After exiting their vehicles, the agents would have crossed two eastbound lanes, a median, and two westbound lanes before coming to a 9-foot-wide shoulder. They then had to cross a 21-foot grassy hill that sloped down from the shoulder before dropping off abruptly to the desert floor beneath the culvert structure.

“It is very possible the agents crossed the center median onto the north side of the interstate and did not see the drop,” Carrillo said. “The edge of the culvert has no railing and isn’t marked in any way for someone approaching it from the south. The area can be difficult to navigate in the dark.”

In early April, Trump renewed and amplified his rhetoric on border security, authorizing the National Guard to deploy troops to the border. Trump and Abbott have not spoken about the Van Horn incident since the FBI report was issued, and Abbott has declined to respond to multiple media inquiries. The Border Patrol union continues to insist Martinez and Garland were attacked. “Just because there’s no evidence of a scuffle doesn’t mean that it wasn’t an assault,” Judd told Fox News.
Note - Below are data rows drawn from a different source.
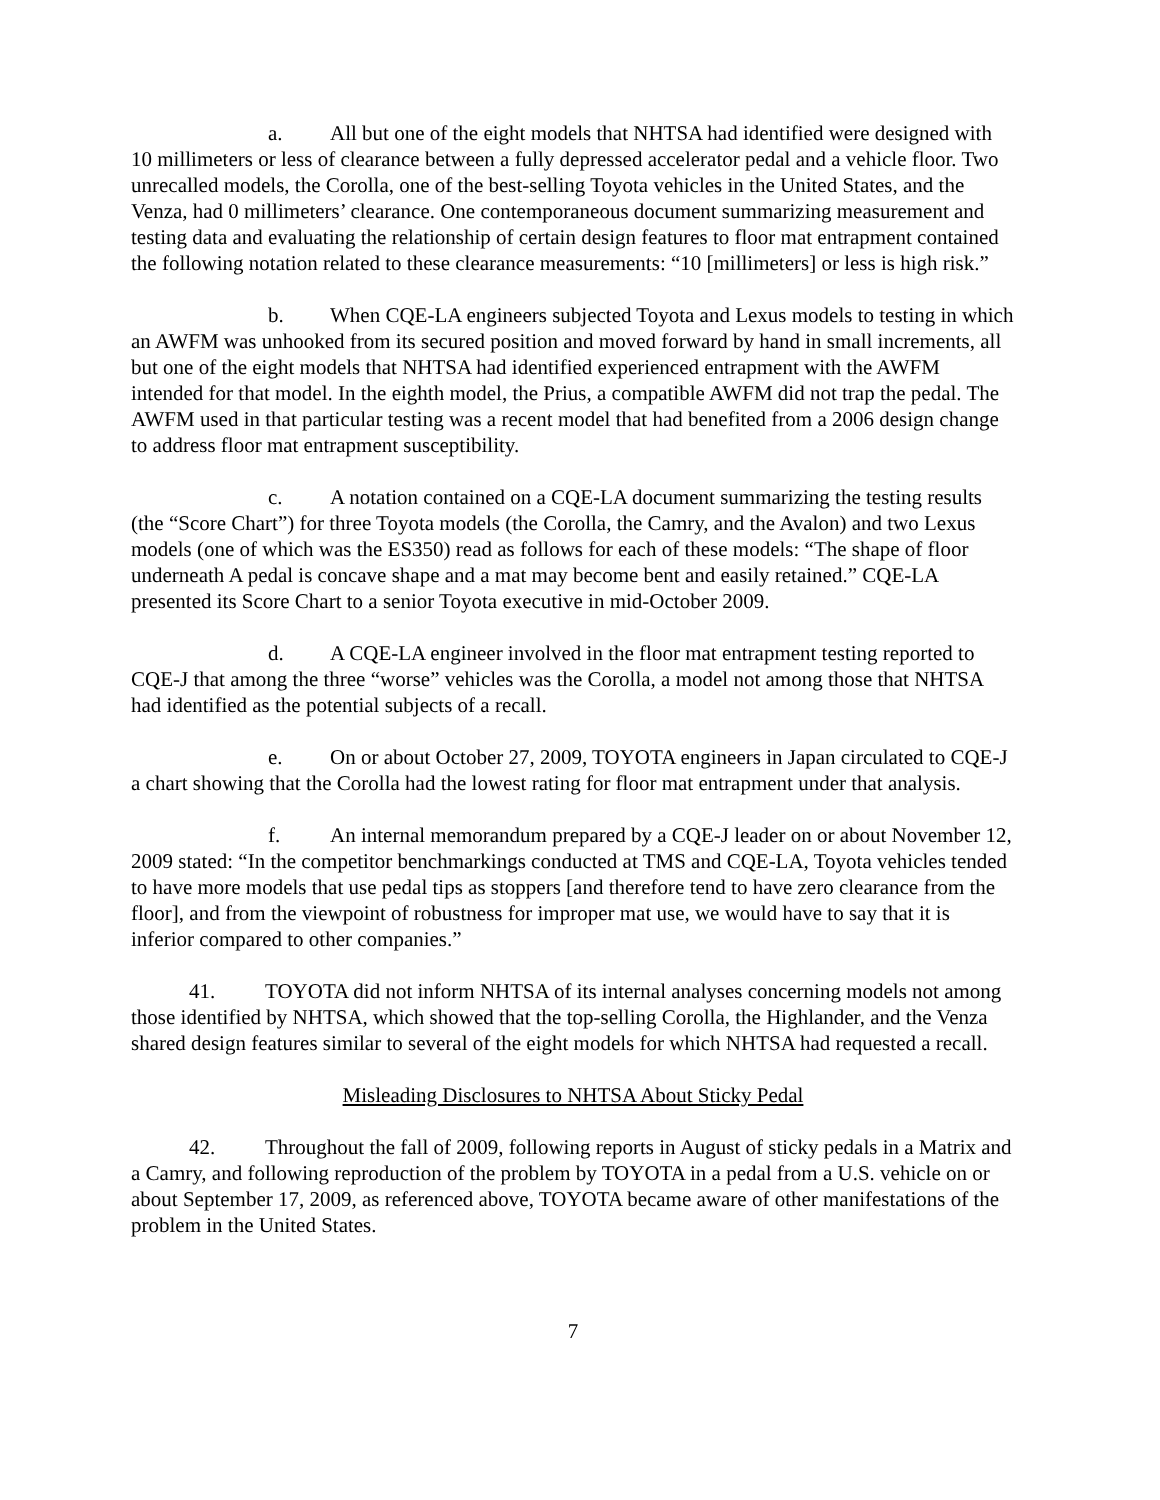a. All but one of the eight models that NHTSA had identified were designed with 10 millimeters or less of clearance between a fully depressed accelerator pedal and a vehicle floor. Two unrecalled models, the Corolla, one of the best-selling Toyota vehicles in the United States, and the Venza, had 0 millimeters’ clearance. One contemporaneous document summarizing measurement and testing data and evaluating the relationship of certain design features to floor mat entrapment contained the following notation related to these clearance measurements: “10 [millimeters] or less is high risk.”
b. When CQE-LA engineers subjected Toyota and Lexus models to testing in which an AWFM was unhooked from its secured position and moved forward by hand in small increments, all but one of the eight models that NHTSA had identified experienced entrapment with the AWFM intended for that model. In the eighth model, the Prius, a compatible AWFM did not trap the pedal. The AWFM used in that particular testing was a recent model that had benefited from a 2006 design change to address floor mat entrapment susceptibility.
c. A notation contained on a CQE-LA document summarizing the testing results (the “Score Chart”) for three Toyota models (the Corolla, the Camry, and the Avalon) and two Lexus models (one of which was the ES350) read as follows for each of these models: “The shape of floor underneath A pedal is concave shape and a mat may become bent and easily retained.” CQE-LA presented its Score Chart to a senior Toyota executive in mid-October 2009.
d. A CQE-LA engineer involved in the floor mat entrapment testing reported to CQE-J that among the three “worse” vehicles was the Corolla, a model not among those that NHTSA had identified as the potential subjects of a recall.
e. On or about October 27, 2009, TOYOTA engineers in Japan circulated to CQE-J a chart showing that the Corolla had the lowest rating for floor mat entrapment under that analysis.
f. An internal memorandum prepared by a CQE-J leader on or about November 12, 2009 stated: “In the competitor benchmarkings conducted at TMS and CQE-LA, Toyota vehicles tended to have more models that use pedal tips as stoppers [and therefore tend to have zero clearance from the floor], and from the viewpoint of robustness for improper mat use, we would have to say that it is inferior compared to other companies.”
41. TOYOTA did not inform NHTSA of its internal analyses concerning models not among those identified by NHTSA, which showed that the top-selling Corolla, the Highlander, and the Venza shared design features similar to several of the eight models for which NHTSA had requested a recall.
Misleading Disclosures to NHTSA About Sticky Pedal
42. Throughout the fall of 2009, following reports in August of sticky pedals in a Matrix and a Camry, and following reproduction of the problem by TOYOTA in a pedal from a U.S. vehicle on or about September 17, 2009, as referenced above, TOYOTA became aware of other manifestations of the problem in the United States.
7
Carrillo says the Border Patrol union and others are driven by a political agenda. “On a sad note, the union decided early to exploit a Border Patrol agent’s death for their political purposes, and they were not alone. I felt the incident pushed a distorted portrayal of immigrants and the border as a way to advocate border insecurity.”
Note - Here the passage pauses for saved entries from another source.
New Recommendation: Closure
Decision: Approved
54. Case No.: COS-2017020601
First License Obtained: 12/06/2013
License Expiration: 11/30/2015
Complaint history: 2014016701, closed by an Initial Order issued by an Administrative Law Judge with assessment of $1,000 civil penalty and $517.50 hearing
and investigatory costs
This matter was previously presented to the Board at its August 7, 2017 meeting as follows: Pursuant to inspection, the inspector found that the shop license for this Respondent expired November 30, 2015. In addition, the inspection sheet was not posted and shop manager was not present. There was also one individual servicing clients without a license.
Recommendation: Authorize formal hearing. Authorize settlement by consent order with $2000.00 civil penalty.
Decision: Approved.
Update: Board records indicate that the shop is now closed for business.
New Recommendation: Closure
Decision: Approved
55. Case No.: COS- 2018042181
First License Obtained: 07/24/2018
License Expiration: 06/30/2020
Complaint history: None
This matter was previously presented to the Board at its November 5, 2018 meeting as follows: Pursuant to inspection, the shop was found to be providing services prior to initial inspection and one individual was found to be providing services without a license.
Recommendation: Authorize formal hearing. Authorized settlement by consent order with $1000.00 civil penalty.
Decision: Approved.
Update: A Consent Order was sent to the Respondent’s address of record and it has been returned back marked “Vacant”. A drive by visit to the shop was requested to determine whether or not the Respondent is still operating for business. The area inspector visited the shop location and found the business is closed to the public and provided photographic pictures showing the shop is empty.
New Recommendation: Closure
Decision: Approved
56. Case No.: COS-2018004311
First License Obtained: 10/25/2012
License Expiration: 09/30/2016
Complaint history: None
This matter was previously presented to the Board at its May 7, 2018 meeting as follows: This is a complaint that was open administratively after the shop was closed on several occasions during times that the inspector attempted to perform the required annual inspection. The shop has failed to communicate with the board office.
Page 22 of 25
To underscore that point, Carrillo said that, in March, his deputies were sent to another culvert on Interstate 10, about five miles from where Martinez was fatally wounded. “On Friday the 9th, a 25-year-old female was flown to El Paso with head injuries sustained from falling into a culvert off Interstate 10 as she fled from Border Patrol agents east of Van Horn,” Carrillo told me in a text message. Border Patrol officials said the woman survived her injuries. “So it does happen. But no one seems to be interested.”

Robert Moore is a former executive editor of the El Paso Times.